Some of the lines below need repeating. Reproduce exactly those between the lines holding "Serialize what can be read in the map" and "Annotation task. What", inclusive.
*** Opening Supplied data ***
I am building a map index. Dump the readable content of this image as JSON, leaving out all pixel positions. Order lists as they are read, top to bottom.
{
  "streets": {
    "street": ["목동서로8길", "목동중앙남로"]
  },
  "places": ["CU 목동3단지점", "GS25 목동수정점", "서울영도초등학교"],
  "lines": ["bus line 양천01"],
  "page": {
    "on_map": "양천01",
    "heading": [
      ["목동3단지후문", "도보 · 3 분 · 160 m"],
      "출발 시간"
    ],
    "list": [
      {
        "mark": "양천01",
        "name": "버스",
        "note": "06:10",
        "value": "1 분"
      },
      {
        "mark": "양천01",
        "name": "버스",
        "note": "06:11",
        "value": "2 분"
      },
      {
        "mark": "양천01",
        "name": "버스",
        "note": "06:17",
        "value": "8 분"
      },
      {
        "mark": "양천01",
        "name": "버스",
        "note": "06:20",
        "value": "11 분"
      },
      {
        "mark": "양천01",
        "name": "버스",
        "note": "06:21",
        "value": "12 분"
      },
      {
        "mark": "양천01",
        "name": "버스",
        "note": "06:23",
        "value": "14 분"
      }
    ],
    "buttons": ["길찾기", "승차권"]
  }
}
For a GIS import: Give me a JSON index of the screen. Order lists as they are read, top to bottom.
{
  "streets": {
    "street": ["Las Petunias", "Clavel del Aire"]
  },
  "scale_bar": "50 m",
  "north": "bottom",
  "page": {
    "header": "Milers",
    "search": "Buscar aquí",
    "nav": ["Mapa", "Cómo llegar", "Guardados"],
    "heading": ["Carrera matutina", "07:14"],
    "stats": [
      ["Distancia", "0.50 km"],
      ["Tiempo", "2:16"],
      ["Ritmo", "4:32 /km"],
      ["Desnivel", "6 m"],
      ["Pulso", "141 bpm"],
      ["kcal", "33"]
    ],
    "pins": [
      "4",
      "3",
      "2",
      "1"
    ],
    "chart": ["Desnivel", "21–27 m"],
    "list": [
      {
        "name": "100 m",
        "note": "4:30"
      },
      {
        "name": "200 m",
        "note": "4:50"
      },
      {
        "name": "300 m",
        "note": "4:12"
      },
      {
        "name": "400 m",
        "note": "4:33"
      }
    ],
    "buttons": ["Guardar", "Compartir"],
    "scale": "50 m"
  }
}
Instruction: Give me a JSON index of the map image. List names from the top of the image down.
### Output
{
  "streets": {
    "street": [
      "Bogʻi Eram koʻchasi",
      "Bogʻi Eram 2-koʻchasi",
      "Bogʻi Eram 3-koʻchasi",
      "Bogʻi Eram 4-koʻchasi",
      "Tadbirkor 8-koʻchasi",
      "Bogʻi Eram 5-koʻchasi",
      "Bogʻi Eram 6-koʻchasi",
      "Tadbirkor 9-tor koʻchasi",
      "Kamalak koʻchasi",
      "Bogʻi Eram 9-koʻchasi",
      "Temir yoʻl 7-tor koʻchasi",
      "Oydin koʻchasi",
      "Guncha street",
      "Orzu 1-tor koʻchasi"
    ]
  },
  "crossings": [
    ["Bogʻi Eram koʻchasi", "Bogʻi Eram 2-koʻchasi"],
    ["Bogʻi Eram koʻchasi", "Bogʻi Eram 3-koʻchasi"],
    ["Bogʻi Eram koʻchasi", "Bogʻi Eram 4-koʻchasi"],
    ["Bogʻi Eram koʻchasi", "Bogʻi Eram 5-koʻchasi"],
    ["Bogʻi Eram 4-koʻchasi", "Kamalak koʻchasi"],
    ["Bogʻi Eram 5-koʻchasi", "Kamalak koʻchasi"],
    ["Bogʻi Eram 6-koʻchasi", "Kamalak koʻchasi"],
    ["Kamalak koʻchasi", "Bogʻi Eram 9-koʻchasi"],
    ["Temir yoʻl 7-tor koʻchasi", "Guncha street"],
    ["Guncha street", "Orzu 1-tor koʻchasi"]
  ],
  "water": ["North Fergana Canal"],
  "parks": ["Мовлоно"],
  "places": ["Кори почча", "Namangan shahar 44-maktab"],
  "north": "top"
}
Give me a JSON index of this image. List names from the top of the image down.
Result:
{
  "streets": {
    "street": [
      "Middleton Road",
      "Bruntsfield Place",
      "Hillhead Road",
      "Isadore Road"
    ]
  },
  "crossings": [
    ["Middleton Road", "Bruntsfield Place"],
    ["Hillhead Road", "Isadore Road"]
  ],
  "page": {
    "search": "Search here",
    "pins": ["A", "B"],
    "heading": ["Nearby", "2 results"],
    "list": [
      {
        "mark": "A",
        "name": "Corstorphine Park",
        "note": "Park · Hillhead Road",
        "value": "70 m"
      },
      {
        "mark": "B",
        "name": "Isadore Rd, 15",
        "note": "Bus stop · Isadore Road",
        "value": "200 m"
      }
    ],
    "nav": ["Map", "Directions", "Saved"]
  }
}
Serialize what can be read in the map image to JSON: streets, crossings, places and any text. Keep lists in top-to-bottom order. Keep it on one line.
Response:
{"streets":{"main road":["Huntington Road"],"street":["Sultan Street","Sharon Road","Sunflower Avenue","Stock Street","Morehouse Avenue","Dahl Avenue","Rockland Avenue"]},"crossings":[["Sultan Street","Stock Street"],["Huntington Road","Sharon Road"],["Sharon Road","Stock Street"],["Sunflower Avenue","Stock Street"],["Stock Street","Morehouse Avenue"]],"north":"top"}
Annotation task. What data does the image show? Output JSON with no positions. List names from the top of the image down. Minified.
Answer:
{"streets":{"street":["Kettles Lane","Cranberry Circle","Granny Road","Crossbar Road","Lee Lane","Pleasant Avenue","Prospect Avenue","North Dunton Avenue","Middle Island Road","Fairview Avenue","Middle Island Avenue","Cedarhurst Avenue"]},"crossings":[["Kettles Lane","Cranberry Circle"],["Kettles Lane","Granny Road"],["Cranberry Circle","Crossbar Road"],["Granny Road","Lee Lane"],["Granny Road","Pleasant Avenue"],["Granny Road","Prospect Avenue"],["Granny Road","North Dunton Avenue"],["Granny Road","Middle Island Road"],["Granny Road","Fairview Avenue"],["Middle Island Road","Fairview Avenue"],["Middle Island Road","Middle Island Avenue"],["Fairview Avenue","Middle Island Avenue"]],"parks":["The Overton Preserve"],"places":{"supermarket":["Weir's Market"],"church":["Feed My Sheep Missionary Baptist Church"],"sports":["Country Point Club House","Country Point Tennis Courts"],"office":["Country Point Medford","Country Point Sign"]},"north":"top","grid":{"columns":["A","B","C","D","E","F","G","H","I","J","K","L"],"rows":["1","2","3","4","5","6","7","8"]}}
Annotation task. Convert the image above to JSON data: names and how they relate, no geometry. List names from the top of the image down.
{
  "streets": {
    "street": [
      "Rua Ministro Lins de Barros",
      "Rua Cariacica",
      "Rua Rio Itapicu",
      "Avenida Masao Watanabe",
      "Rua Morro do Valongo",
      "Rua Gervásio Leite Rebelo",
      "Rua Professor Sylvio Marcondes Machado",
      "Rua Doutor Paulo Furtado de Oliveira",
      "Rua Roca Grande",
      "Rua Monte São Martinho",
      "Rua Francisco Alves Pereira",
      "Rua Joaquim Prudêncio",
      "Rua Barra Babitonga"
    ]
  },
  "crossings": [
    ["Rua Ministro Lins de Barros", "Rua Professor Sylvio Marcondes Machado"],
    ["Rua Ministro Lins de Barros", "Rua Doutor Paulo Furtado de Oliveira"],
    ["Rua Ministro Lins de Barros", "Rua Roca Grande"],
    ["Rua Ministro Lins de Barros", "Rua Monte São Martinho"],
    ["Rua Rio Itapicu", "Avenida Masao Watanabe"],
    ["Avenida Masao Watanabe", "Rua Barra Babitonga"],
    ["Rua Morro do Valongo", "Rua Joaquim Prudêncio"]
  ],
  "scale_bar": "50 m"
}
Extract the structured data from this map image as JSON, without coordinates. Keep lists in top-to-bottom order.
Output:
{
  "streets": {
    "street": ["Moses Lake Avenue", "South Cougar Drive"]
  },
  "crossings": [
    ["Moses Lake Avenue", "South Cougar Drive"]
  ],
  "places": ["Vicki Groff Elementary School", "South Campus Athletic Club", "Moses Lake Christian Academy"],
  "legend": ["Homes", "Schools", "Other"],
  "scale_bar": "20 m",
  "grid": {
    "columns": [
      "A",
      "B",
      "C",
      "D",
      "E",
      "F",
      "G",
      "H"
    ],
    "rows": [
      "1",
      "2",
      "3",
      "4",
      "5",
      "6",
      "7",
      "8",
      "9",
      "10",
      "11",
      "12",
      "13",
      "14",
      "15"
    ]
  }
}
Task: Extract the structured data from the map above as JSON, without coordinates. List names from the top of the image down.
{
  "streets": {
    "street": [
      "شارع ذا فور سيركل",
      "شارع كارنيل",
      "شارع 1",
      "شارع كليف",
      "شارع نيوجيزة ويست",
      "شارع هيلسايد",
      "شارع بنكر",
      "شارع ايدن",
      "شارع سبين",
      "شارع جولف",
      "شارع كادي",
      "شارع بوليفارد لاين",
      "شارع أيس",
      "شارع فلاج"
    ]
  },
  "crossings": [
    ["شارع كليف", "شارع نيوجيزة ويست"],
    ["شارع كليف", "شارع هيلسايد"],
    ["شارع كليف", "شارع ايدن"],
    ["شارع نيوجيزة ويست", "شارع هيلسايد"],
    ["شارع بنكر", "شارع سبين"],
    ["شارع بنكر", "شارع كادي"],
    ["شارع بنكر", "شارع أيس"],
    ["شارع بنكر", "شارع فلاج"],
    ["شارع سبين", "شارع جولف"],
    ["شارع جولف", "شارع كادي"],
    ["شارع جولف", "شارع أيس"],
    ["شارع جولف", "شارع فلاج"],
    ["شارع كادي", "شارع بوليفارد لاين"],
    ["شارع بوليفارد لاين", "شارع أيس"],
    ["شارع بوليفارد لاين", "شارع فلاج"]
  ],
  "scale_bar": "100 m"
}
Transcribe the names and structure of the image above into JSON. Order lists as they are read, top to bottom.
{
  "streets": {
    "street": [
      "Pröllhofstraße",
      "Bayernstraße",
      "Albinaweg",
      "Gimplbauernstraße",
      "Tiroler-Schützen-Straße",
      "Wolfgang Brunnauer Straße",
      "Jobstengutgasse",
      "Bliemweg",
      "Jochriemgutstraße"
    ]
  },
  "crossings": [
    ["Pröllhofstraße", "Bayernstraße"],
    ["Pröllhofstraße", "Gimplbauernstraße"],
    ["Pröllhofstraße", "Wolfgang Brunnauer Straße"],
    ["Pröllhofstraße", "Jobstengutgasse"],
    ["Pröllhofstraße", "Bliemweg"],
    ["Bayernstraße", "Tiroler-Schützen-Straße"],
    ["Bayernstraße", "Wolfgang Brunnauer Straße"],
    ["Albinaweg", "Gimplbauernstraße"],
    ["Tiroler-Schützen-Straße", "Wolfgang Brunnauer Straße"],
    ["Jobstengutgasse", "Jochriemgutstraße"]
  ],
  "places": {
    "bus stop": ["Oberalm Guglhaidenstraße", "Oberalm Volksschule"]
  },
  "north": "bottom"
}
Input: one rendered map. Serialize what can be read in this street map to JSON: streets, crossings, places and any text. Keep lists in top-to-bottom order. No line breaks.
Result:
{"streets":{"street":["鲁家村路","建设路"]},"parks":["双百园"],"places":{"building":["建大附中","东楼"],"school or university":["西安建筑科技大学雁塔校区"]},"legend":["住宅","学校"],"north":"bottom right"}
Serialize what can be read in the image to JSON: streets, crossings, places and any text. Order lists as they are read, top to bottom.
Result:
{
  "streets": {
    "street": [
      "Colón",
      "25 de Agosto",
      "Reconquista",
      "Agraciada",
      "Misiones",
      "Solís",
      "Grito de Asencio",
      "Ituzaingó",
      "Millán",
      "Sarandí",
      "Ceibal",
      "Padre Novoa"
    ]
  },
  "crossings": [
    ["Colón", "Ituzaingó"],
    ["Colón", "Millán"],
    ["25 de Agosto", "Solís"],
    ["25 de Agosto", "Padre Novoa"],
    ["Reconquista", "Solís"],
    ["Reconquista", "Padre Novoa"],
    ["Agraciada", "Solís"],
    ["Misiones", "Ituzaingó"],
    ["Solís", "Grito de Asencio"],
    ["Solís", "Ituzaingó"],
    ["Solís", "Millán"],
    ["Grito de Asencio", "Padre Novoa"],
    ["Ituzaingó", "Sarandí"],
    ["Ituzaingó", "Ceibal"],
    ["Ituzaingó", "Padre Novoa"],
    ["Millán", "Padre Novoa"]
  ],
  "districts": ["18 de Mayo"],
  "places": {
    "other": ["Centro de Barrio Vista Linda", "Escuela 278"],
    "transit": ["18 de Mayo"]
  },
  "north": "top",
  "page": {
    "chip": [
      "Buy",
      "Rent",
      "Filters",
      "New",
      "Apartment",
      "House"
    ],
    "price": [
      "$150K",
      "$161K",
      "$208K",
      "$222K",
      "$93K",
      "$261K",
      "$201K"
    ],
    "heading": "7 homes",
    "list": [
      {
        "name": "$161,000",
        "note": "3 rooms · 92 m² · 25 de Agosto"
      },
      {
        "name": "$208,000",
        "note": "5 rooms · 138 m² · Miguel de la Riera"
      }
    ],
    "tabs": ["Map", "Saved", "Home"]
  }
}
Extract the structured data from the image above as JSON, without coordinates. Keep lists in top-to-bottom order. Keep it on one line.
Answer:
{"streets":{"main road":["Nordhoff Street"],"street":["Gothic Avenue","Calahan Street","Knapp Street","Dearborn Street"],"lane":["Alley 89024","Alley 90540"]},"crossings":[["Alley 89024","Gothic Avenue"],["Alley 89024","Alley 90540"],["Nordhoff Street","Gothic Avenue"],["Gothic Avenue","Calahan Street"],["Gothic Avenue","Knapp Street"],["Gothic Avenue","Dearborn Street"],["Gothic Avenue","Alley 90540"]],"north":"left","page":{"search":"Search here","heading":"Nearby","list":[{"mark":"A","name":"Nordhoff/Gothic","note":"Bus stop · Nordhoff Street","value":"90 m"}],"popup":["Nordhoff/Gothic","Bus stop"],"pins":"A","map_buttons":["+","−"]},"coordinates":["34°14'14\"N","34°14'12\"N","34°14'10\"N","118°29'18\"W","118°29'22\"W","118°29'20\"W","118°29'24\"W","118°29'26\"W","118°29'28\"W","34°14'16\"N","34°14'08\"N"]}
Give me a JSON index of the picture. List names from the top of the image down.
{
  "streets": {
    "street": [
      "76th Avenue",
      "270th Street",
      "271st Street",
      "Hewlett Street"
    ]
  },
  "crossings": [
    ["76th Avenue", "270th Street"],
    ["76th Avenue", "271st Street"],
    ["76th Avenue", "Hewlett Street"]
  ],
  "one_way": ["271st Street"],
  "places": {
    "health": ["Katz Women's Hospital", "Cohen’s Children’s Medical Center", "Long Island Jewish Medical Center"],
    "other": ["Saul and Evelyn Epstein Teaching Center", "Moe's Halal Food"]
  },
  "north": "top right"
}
*** Closing Supplied data ***
* Solved exercise
Serialize what can be read in the map image to JSON: streets, crossings, places and any text. Keep lists in top-to-bottom order. Keep it on one line.
Response:
{"streets":{"main road":["Huntington Road"],"street":["Sultan Street","Sharon Road","Sunflower Avenue","Stock Street","Morehouse Avenue","Dahl Avenue","Rockland Avenue"]},"crossings":[["Sultan Street","Stock Street"],["Huntington Road","Sharon Road"],["Sharon Road","Stock Street"],["Sunflower Avenue","Stock Street"],["Stock Street","Morehouse Avenue"]],"north":"top"}
Annotation task. What data does the image show? Output JSON with no positions. List names from the top of the image down. Minified.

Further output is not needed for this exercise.